Another Mariel original! Sort of. It’s really my version of a family recipe for this traditional Puerto Rican dish. My family has this dish for every holiday or special event. This past Thanksgiving, Ryan and I hosted for his family and I insisted that I had to make this dish. As I was simultaneously watching the turkey, potatoes, veggies, I had Ryan on the phone with my mom confirming that I was making the rice correctly. I was nervous, I wanted to have this staple dish and impress my in-laws. When the rice was done I opened the pot and steam flew in my face. It smelled delicious and looked right. And then, I tasted it AND IT WAS RIGHT! I literally danced in the kitchen that it tasted just like it always had throughout my childhood. Since then I’ve made this dish for my own parents (who were thoroughly impressed) and for friends. It seems sort of complex, and making rice in a pot can be daunting, but it’s actually pretty straightforward and not-very messy. It’s a great side to have for dinner after work or to wow dinner guests.
Now, like all family recipes, many of the directions I got from my mom and my aunt were a bit vague. Things like “a lot” and “until it looks right” can be really confusing and frustrating until you make it and it comes out yummy and “a lot” and “until it looks right” makes a lot of sense. I’ll do my best to be specific, but this recipe allows for wiggle room when it comes to seasoning so don’t worry!
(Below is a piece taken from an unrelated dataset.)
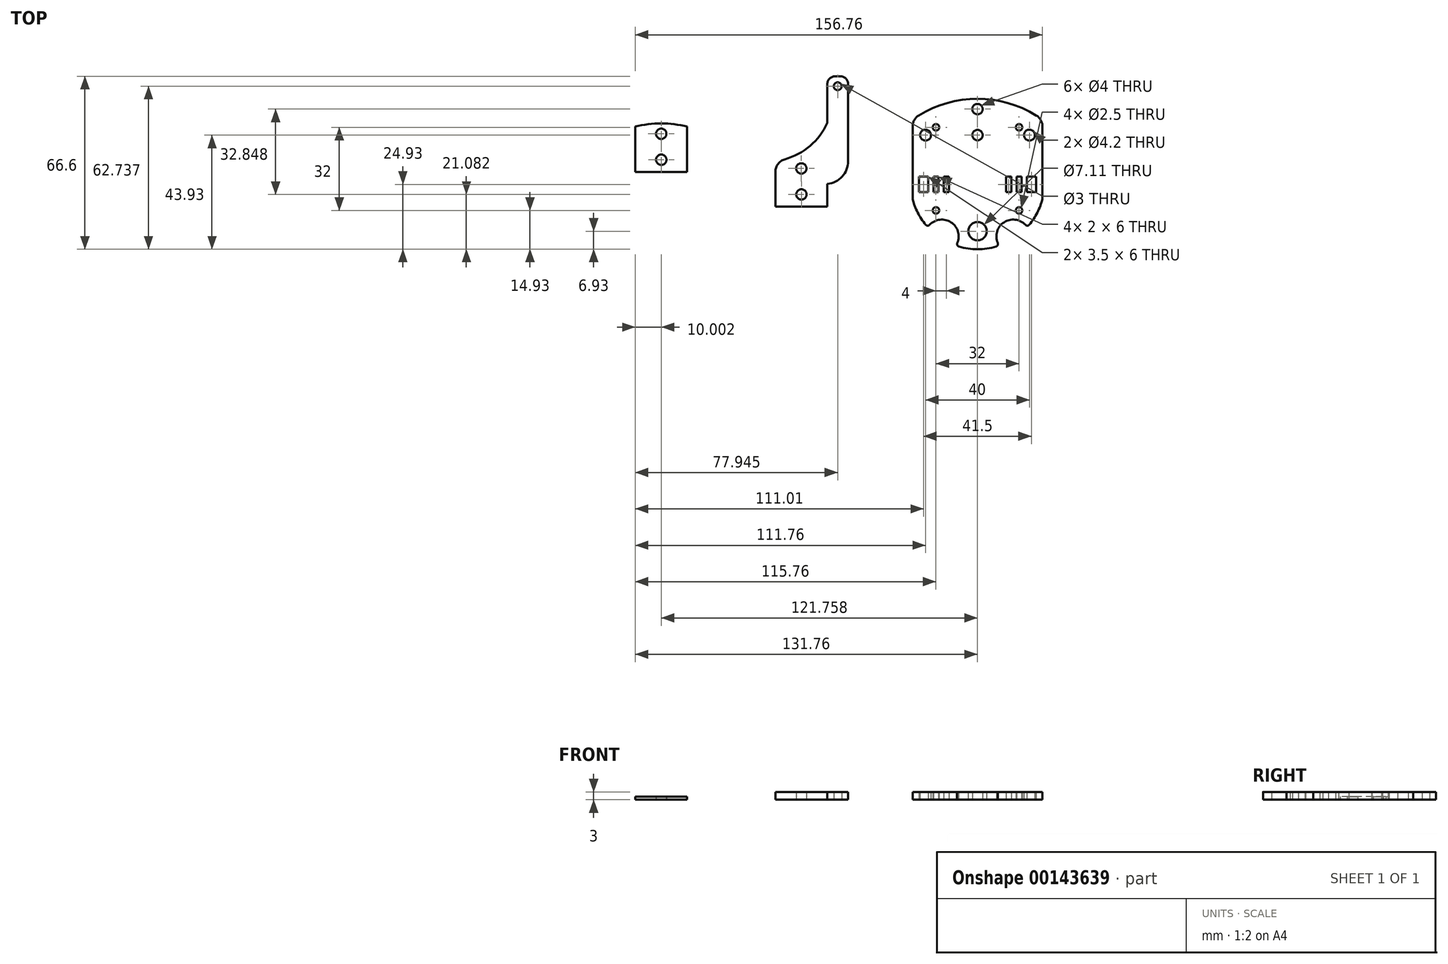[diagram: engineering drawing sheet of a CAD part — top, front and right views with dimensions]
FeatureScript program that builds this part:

Before getting started, let’s talk ingredients. I use mostly Goya products. You can use whatever you want, but Goya is easy to find in grocery stores and always hits the spot. First, let’s talk pigeon beans, or gandules. I have only had pigeon beans in this dish so I have no idea how else to use them, and I really have no idea what they taste like solo, but they are great in this dish.
Second, is sofrito. I like the Goya frozen version. You can make your own fresh version. The recipe I like is from Wilo Benet’s book True Flavors. You can also buy the sauce-like Goya version, but the frozen container is the largest and is less tomato-y. To use it, I just microwave the container for 20 seconds and then scrape off the portion I need.
Finally, let’s talk tomato paste. You can use regular tomato paste, but I’ve used whatever tomato based sauce I’ve had in the fridge. Some sometimes I’ve used paste, sometimes plain pasta sauce, and once the tomato juice from a can of whole tomatoes.
I think that’s the basics, so we should be good to get started!
1 cup medium grain rice
1 can pigeon beans (drain the beans but hold on to the liquid)
2 cups of liquid (You can use all water, but it will be most flavorful if you measure the bean liquid and then use chicken broth or water to make the difference up to 2 cups) You might also need more than 2 cups of liquid, and I’ll explain why in the directions.
1 small onion diced
2 tbsp garlic minced (can use more or less depending on taste)
3-4 tbsp sofrito
3 tbsp tomato paste
3 tbsp cilantro
*People also add green olives, cubanelle peppers, and diced ham. I don’t because Ryan doesn’t like olives and I don’t like ham, but if you choose to use these ingredients add them the step before you put in the pigeon beans.
1. In a large pot, heat 1-2 tbsp of oil. I like to have the setting at medium-high.
2. Cook the onion and garlic for about 3 minutes, or until the onion in translucent.
3. Stir in the sofrito, cilantro, and tomato paste. Now here is where my mom said you can use “a lot” of sofrito. She said there was no way you could use too much, so don’t feel like you have to stick to just 3-4 tbsps of sofrito. I know I’ve used enough sofrito when everything that turned the color of sofrito and the onions and garlic now look they are cooking in a thin layer of liquid.
4. Stir in the drained pigeon beans.
5. Pour in the liquid. If you can see the pigeon beans clearly through the liquid, add a little more until you can’t see the ingredients at the bottom of the pot. Usually I add about another 1/4 -1/2 cup. Bring it to a boil. Season with salt if you’d like.
6. Once the liquid has boiled add the rice.
7. Cook until the liquid evaporates and the surface of the rice is visible with some bubbling between the grains of rice. This usually takes 9-10 minutes.
8. Lower the heat, cover the pot with a lid, and cook for about 20 minutes until the liquid has been absorbed and the rice is fully cooked. Some people like to overcook it a little at the bottom so those grains are crunchy – I usually have people fighting for those portions.
Messy Level – Low. It’s really a one pot dish so there’s not much to clean afterward. Also, everything cooks at a nice boil or simmer so there isn’t an occasion for thing to pop out of the pot. Any mess I make comes in through spilling sofrito, chicken broth, and tomato sauce as I balance out how much I want to put in. But who doesn’t spill while cooking?